この俳人のことが知りたいと思い、キーボードを叩いて分かったのが以下のような情報。
北海道の漁村に八人兄弟の末っ子として生まれ、子供の頃から浜辺の昆布引きに加わる。尋常高等小学校卒業後、ニシン船に乗船するも、ニシンの不漁にともない炭鉱入り。落盤事故で脊椎を痛めたことをきっかけに川崎に出て以降はダンプカーの運転に従事。
やはりこの経歴にして、この句あり、と言わざる得ないむき出しのエネルギッシュさが掲句にはある。「三太」なる人物がいったい誰で、どんな人生を送り、作者といかなる仲だったのかはもはや関係ない。「蛙けろけろ」「鉱夫」「ほら吹き」「三太の忌」と連なるいずれの言葉もテンションが異常に高く、ふんぞり返った解釈のすき間などこちらに微塵も与えてくれはしない。

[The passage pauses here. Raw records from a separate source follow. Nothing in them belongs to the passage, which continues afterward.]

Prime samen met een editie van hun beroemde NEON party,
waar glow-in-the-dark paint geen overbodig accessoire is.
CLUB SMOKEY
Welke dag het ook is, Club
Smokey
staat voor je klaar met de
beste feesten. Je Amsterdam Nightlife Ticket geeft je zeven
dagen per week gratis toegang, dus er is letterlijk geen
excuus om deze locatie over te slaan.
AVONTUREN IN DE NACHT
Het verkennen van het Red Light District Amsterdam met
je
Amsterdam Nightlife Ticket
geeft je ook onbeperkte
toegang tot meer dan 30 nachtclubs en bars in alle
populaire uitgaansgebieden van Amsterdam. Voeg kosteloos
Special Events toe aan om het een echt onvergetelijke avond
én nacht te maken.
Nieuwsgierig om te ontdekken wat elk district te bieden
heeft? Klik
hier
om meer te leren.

たまたま飲み屋で隣り合わせになって以来、酒の肴に耳にしてきた人生語りを、飲み友達がいなくなった寂しさをふと感じた機会に、一気に吐き出して句にしただけの話かもしれない。それでも、掲句を口に出して唱えるとき、そこには卑しくも厳粛な俳の調べが体感されてくるはず。
6月21日にうお座から数えて「表出」を意味する5番目の星座で夏至(太陽かに座入り)を迎えていく今週のあなたもまた、掲句を3回唱えてジャンプしてから自分事を叫ぶべし。
うねりそのものとなる
『詩歌と芸能の身体感覚』という本の中で、芸能評論家の朝倉喬司は浪花節的なものの特徴である「唸り」のリズムについて、次のように述べていました。

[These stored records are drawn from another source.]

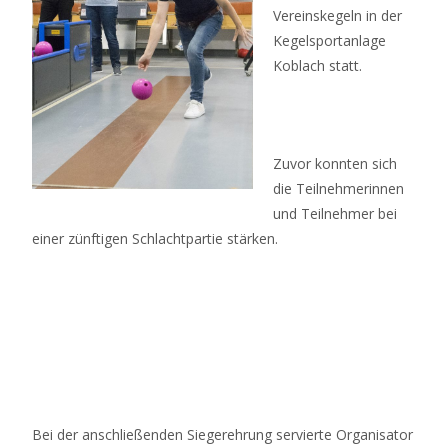
Vereinskegeln in der
Kegelsportanlage
Koblach statt.
Zuvor konnten sich
die Teilnehmerinnen
und Teilnehmer bei
einer zünftigen Schlachtpartie stärken.
Bei der anschließenden Siegerehrung servierte Organisator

原型らしきものが出来たのが江戸の文化文政期と言ってもいいのでしょうが、社会的には最下層部分から立ち上がった。「非人」と言われた人たちとか、願人坊主とか、浮浪化した山伏というか、大道でいろいろな芸能要素がカクテルされて、そこでずっと芯に残ってきたものがあって、それが「唸り」ということだと思うんです。

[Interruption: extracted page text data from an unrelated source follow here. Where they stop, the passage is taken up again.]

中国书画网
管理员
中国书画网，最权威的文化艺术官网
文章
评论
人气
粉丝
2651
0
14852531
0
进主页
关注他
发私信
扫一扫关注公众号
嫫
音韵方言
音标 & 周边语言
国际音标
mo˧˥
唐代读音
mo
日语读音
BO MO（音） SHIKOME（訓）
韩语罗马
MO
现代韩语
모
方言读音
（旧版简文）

つまり、社会の下層にいた庶民の生きるエネルギーが、闊達(かったつ)さを身上とした芸能を通して集団的・歴史的に凝集し、説法とも煽動ともつかない危険なリズムへと変換されたものこそ、浪曲という古典芸能の根底にあるリズムの芯であり、それは言わば身もだえするような人情のうねりなのでしょう。
そしてそうした「唸り」とも「うねり」とも表されるリズムは、掲句にもどこか通底しているように思います。その意味で今週のうお座もまた、これまで胸の奥に秘めてきた思いや情念の固まりが時を得てほとばしり、解き放たれていくことになるかも知れません。